## GIVEN TASK
Reproduce the material below word for word, starting at the line that has "family: Boraginaceae" and ending after the line that has "order: Lepidoptera".

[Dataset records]
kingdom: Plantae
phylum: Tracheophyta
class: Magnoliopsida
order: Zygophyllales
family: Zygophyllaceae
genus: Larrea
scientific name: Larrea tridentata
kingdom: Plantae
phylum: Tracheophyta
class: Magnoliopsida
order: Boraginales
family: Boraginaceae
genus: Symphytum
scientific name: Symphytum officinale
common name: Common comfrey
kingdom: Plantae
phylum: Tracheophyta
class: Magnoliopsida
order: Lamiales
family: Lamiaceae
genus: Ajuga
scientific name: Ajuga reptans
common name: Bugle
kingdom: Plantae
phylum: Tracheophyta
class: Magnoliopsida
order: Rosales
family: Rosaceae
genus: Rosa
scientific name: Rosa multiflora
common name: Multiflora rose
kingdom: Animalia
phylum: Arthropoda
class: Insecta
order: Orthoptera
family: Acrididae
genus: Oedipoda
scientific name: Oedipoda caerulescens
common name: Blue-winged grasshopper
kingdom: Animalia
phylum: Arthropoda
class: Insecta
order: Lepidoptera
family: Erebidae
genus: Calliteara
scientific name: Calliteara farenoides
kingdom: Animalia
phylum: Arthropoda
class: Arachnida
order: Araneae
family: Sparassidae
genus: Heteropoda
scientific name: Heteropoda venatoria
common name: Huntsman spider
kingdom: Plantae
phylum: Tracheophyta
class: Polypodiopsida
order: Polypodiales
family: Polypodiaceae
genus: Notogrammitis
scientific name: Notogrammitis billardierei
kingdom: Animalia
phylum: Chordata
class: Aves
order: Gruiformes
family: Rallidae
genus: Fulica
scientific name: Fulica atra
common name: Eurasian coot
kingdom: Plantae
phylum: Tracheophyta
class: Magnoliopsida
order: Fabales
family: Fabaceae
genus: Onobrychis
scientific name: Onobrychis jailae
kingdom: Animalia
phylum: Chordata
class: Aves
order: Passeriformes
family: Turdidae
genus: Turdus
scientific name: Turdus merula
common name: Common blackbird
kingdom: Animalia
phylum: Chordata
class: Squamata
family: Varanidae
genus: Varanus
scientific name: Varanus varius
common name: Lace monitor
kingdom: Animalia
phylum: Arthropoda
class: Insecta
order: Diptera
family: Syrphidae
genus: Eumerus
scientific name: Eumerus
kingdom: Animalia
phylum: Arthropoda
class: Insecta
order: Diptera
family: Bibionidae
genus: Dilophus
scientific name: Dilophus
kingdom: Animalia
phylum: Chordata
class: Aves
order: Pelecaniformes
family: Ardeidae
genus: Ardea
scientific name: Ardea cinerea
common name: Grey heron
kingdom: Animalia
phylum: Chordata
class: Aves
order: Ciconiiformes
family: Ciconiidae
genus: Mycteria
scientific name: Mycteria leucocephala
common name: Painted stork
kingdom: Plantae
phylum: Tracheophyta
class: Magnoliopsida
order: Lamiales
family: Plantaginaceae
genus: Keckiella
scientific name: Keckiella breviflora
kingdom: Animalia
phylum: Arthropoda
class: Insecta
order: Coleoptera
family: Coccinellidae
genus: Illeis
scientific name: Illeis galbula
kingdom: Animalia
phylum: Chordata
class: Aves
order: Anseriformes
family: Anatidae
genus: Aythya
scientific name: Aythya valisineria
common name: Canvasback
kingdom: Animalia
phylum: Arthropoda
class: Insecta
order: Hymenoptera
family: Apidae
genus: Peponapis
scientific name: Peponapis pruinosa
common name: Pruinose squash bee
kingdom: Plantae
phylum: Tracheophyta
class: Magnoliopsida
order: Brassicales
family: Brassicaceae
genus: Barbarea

## FINAL RESULT
family: Boraginaceae
genus: Symphytum
scientific name: Symphytum officinale
common name: Common comfrey
kingdom: Plantae
phylum: Tracheophyta
class: Magnoliopsida
order: Lamiales
family: Lamiaceae
genus: Ajuga
scientific name: Ajuga reptans
common name: Bugle
kingdom: Plantae
phylum: Tracheophyta
class: Magnoliopsida
order: Rosales
family: Rosaceae
genus: Rosa
scientific name: Rosa multiflora
common name: Multiflora rose
kingdom: Animalia
phylum: Arthropoda
class: Insecta
order: Orthoptera
family: Acrididae
genus: Oedipoda
scientific name: Oedipoda caerulescens
common name: Blue-winged grasshopper
kingdom: Animalia
phylum: Arthropoda
class: Insecta
order: Lepidoptera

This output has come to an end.